→ **Instructions to follow**
An exact, complete copy of the entries below is required, minus any pictures.

→ **Exercise input**
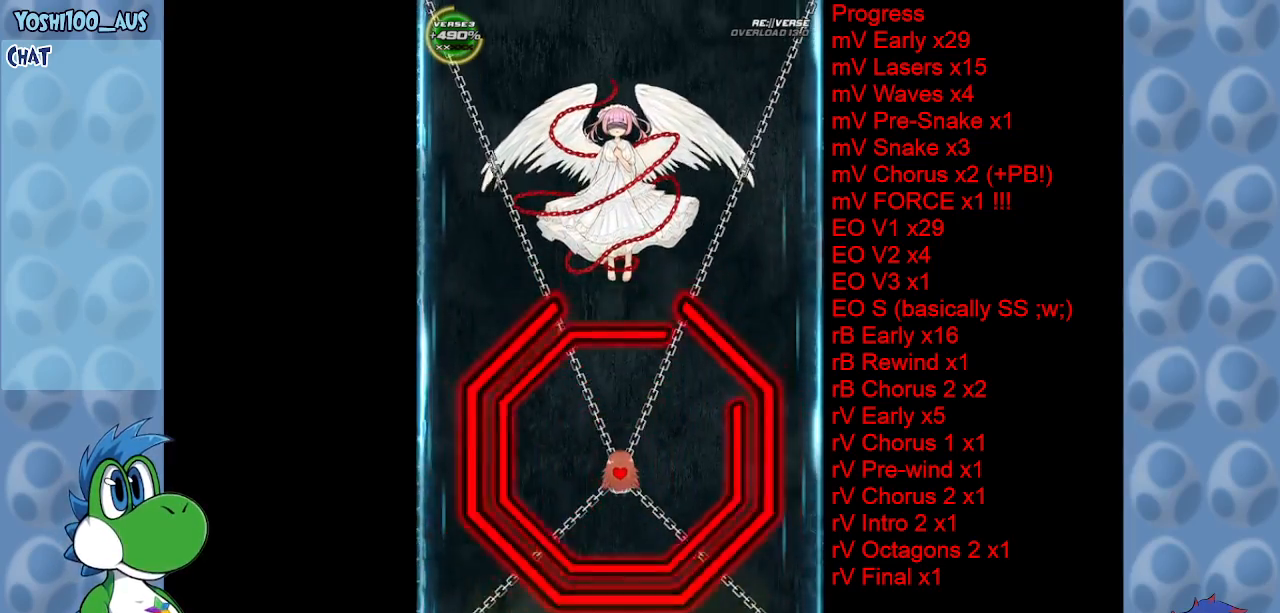
{"keys": ["left", "up"], "events": [[100, "down", "up"], [133, "right", "down"], [183, "up", "down"], [383, "left", "down"], [383, "right", "up"]]}
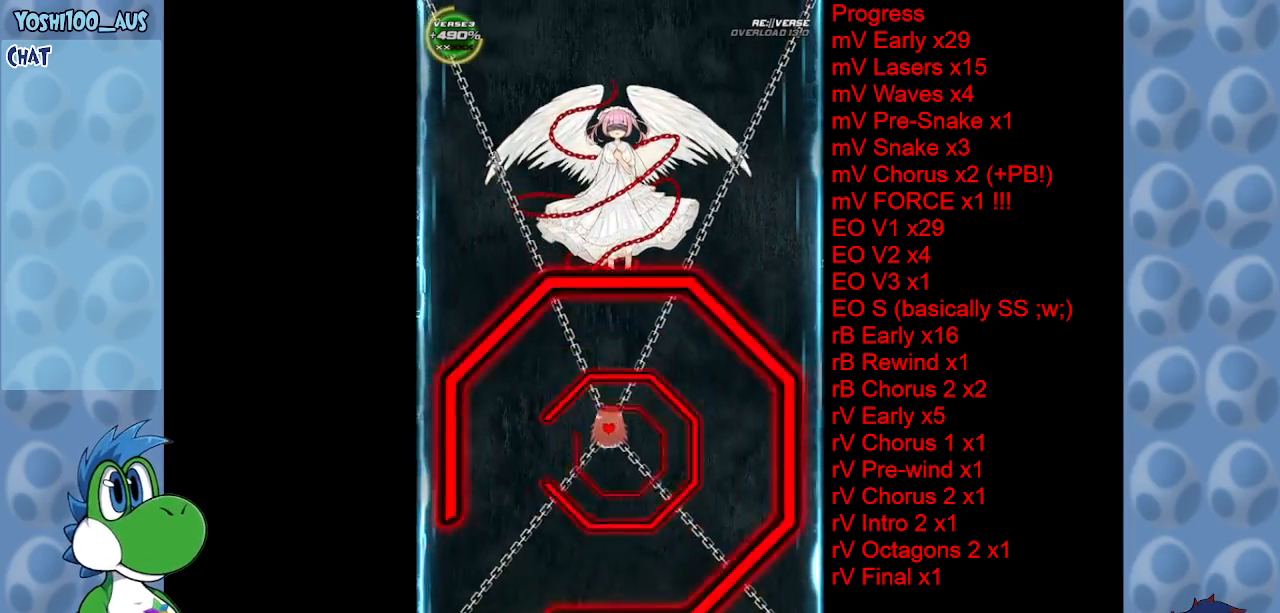
{"keys": ["down", "right"], "events": [[150, "up", "up"], [250, "down", "down"], [483, "left", "up"], [483, "right", "down"]]}
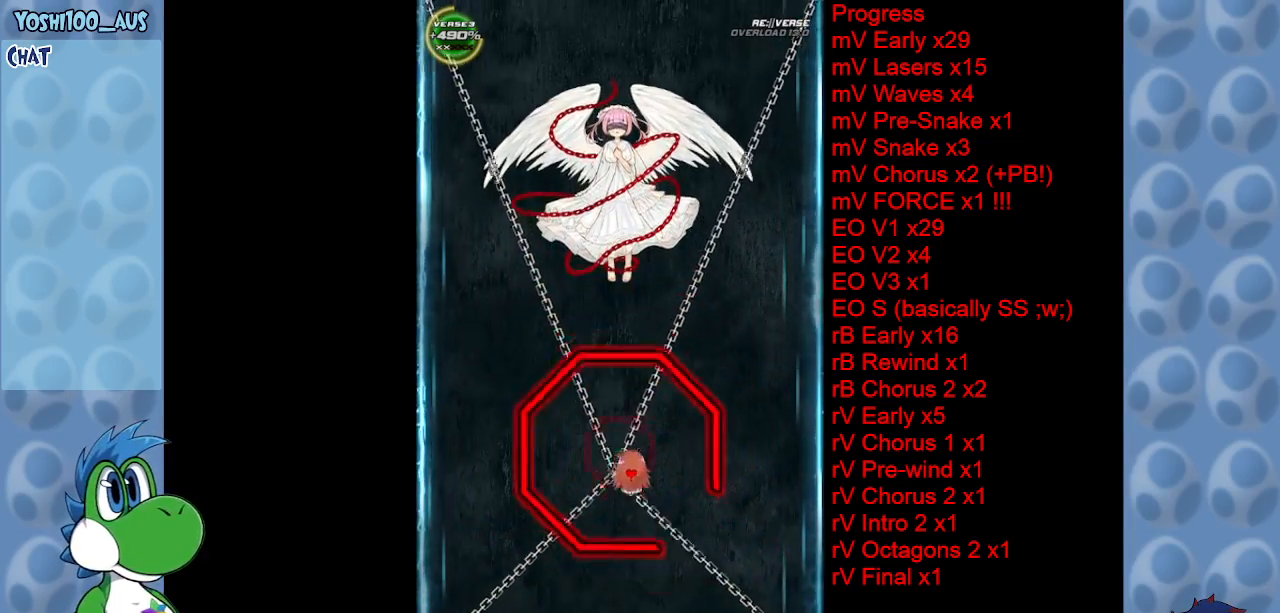
{"keys": ["right"], "events": [[350, "down", "up"]]}
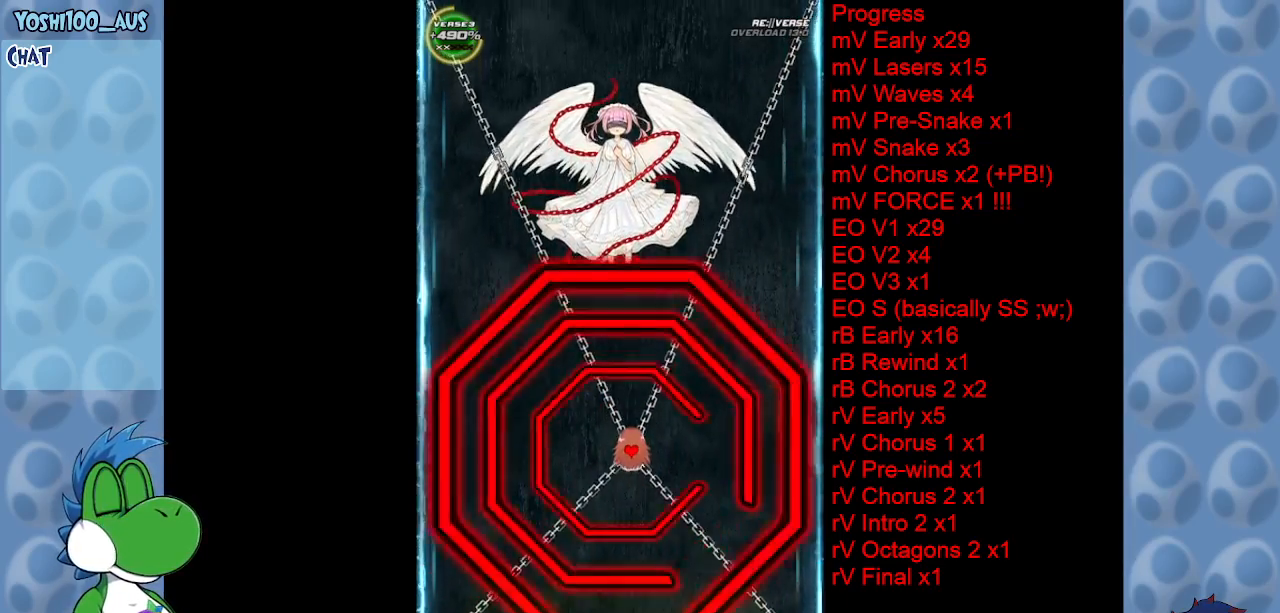
{"keys": ["down", "left"], "events": [[233, "down", "down"], [367, "right", "up"], [417, "left", "down"]]}
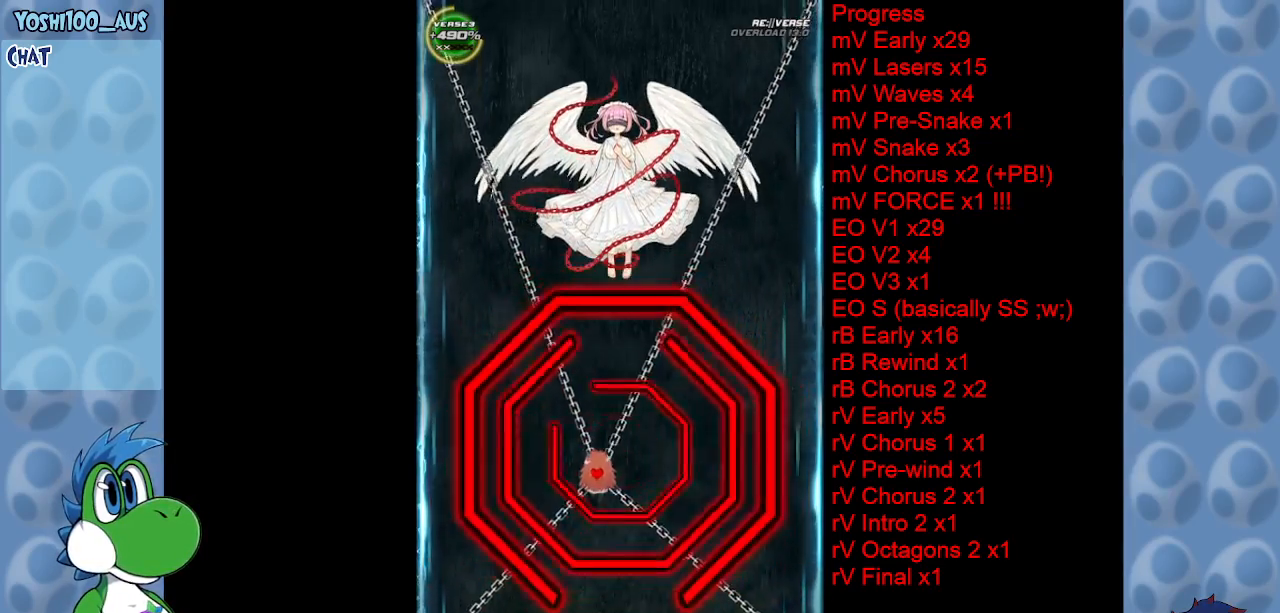
{"keys": ["down"], "events": [[17, "down", "up"], [100, "up", "down"], [200, "left", "up"], [400, "up", "up"], [483, "down", "down"]]}
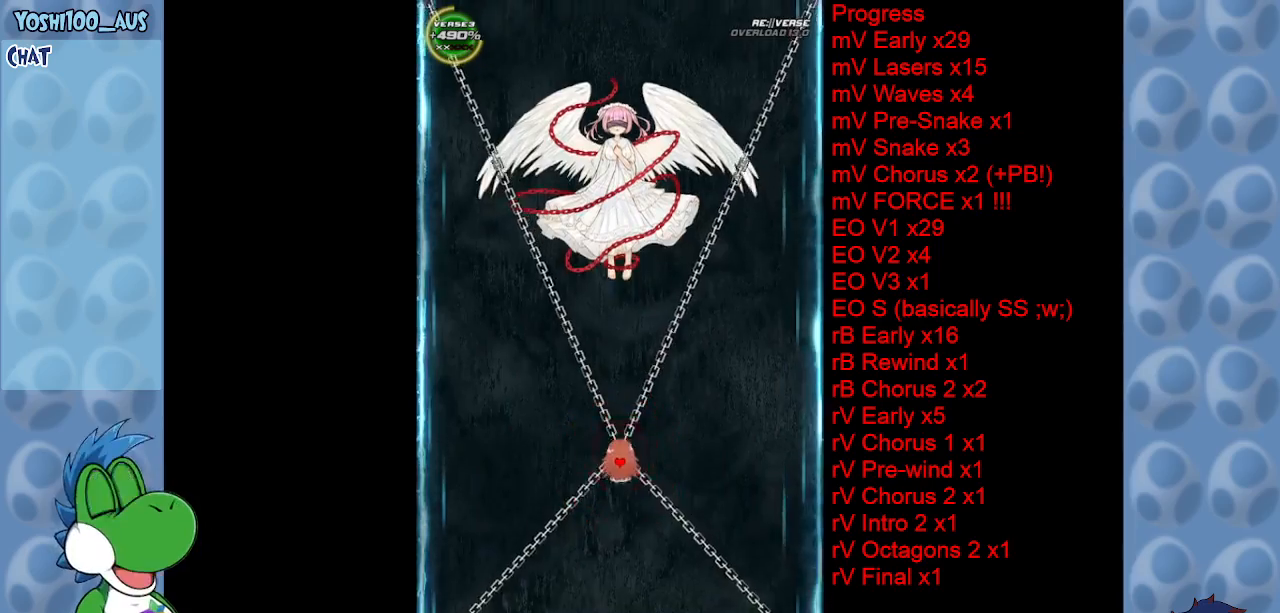
{"keys": ["left"], "events": [[500, "down", "up"], [500, "left", "down"]]}
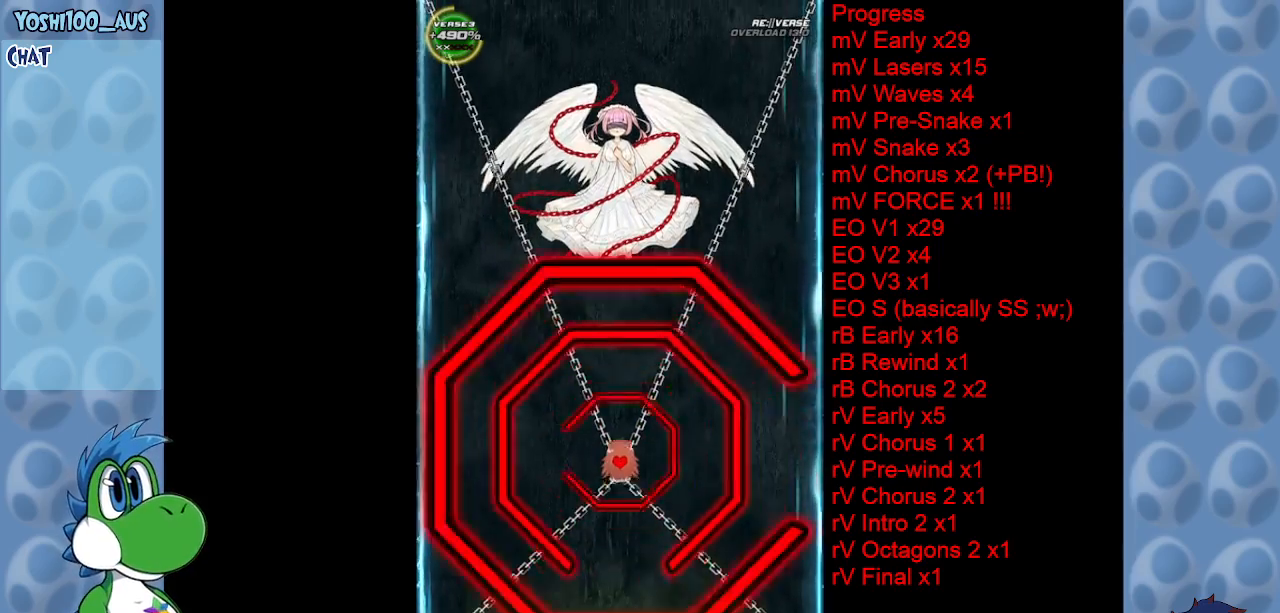
{"keys": ["right"], "events": [[183, "down", "down"], [317, "left", "up"], [367, "right", "down"], [467, "down", "up"]]}
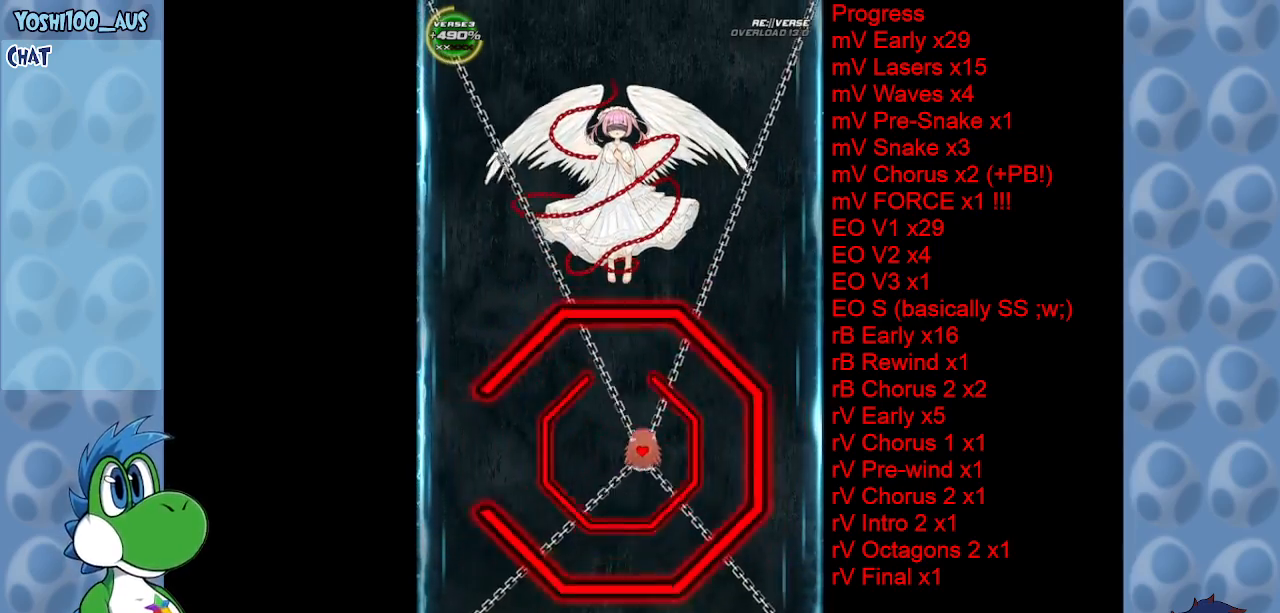
{"keys": ["left"], "events": [[67, "up", "down"], [100, "right", "up"], [150, "left", "down"], [283, "up", "up"]]}
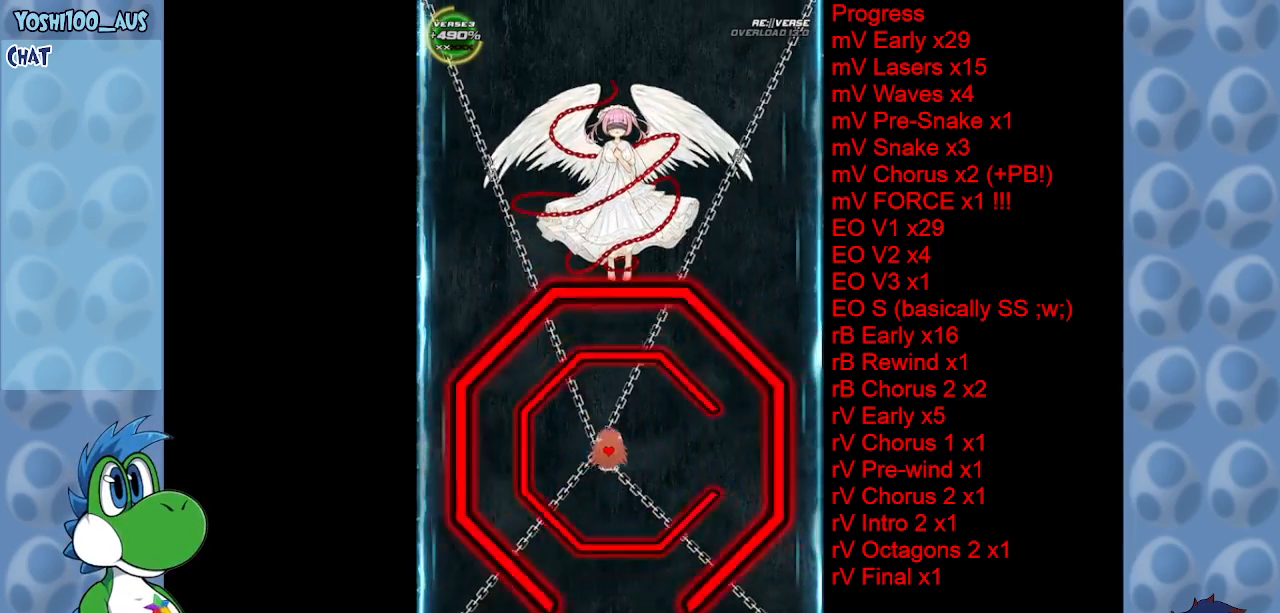
{"keys": ["down", "left"], "events": [[33, "left", "up"], [33, "right", "down"], [267, "down", "down"], [417, "left", "down"], [417, "right", "up"]]}
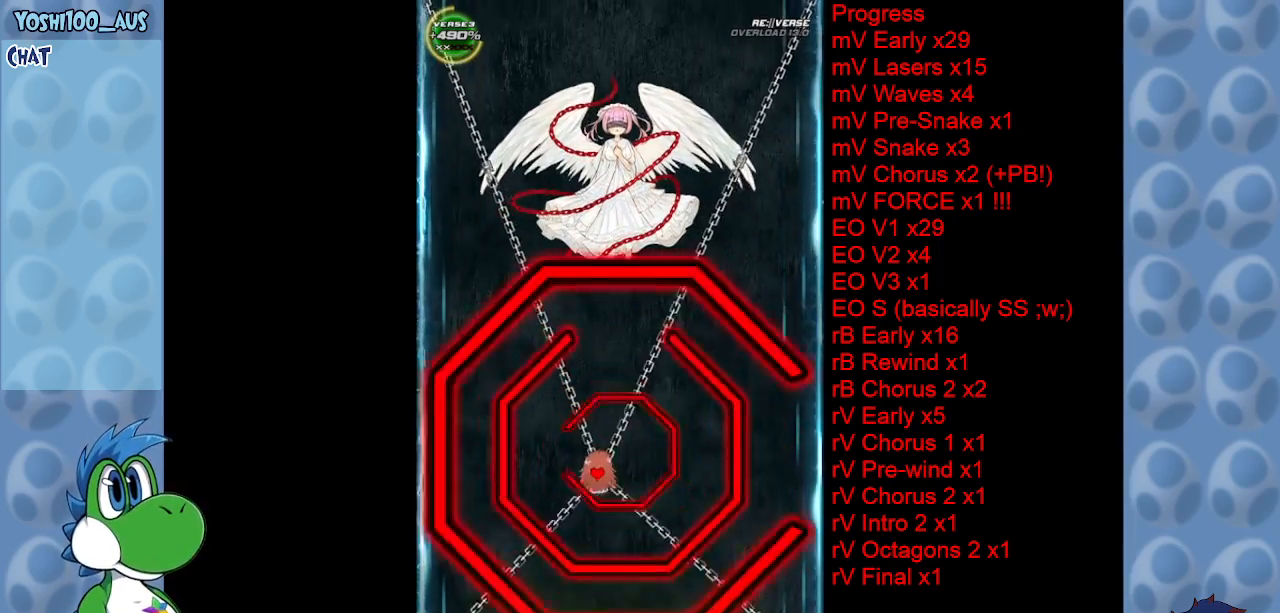
{"keys": ["right"], "events": [[83, "down", "up"], [183, "up", "down"], [283, "left", "up"], [417, "right", "down"], [467, "up", "up"]]}
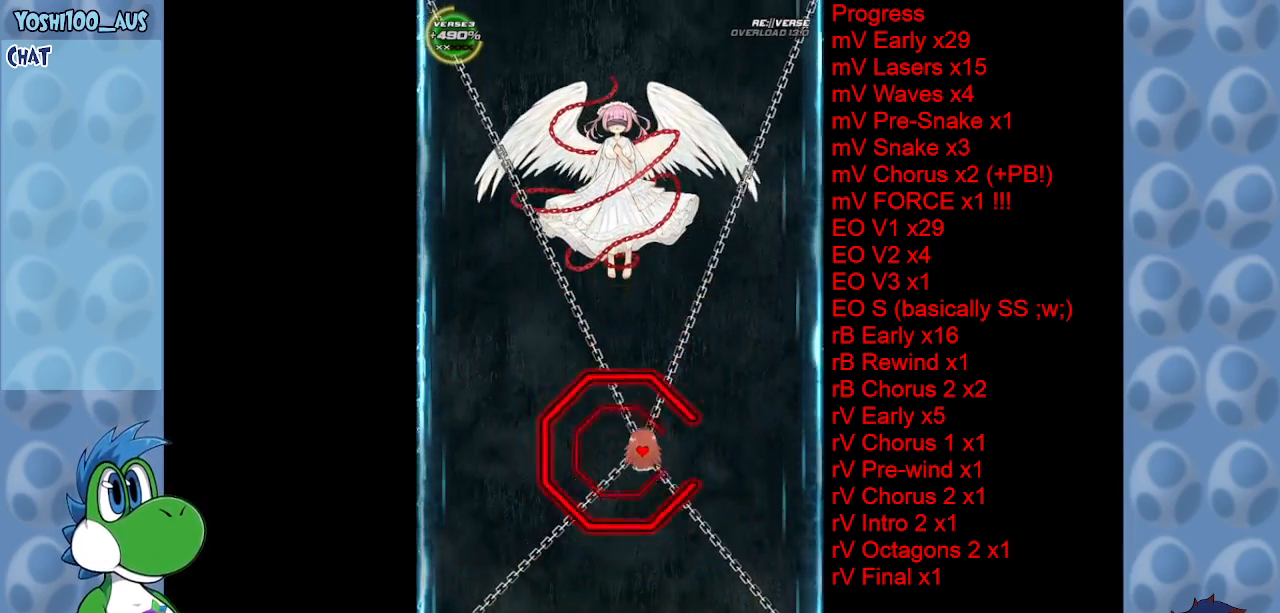
{"keys": ["down", "left"], "events": [[300, "left", "down"], [300, "right", "up"], [333, "down", "down"]]}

→ **Answer to the exercise**
{"keys": ["left", "up"], "events": [[100, "down", "up"], [133, "right", "down"], [183, "up", "down"], [383, "left", "down"], [383, "right", "up"]]}
{"keys": ["down", "right"], "events": [[150, "up", "up"], [250, "down", "down"], [483, "left", "up"], [483, "right", "down"]]}
{"keys": ["right"], "events": [[350, "down", "up"]]}
{"keys": ["down", "left"], "events": [[233, "down", "down"], [367, "right", "up"], [417, "left", "down"]]}
{"keys": ["down"], "events": [[17, "down", "up"], [100, "up", "down"], [200, "left", "up"], [400, "up", "up"], [483, "down", "down"]]}
{"keys": ["left"], "events": [[500, "down", "up"], [500, "left", "down"]]}
{"keys": ["right"], "events": [[183, "down", "down"], [317, "left", "up"], [367, "right", "down"], [467, "down", "up"]]}
{"keys": ["left"], "events": [[67, "up", "down"], [100, "right", "up"], [150, "left", "down"], [283, "up", "up"]]}
{"keys": ["down", "left"], "events": [[33, "left", "up"], [33, "right", "down"], [267, "down", "down"], [417, "left", "down"], [417, "right", "up"]]}
{"keys": ["right"], "events": [[83, "down", "up"], [183, "up", "down"], [283, "left", "up"], [417, "right", "down"], [467, "up", "up"]]}
{"keys": ["down", "left"], "events": [[300, "left", "down"], [300, "right", "up"], [333, "down", "down"]]}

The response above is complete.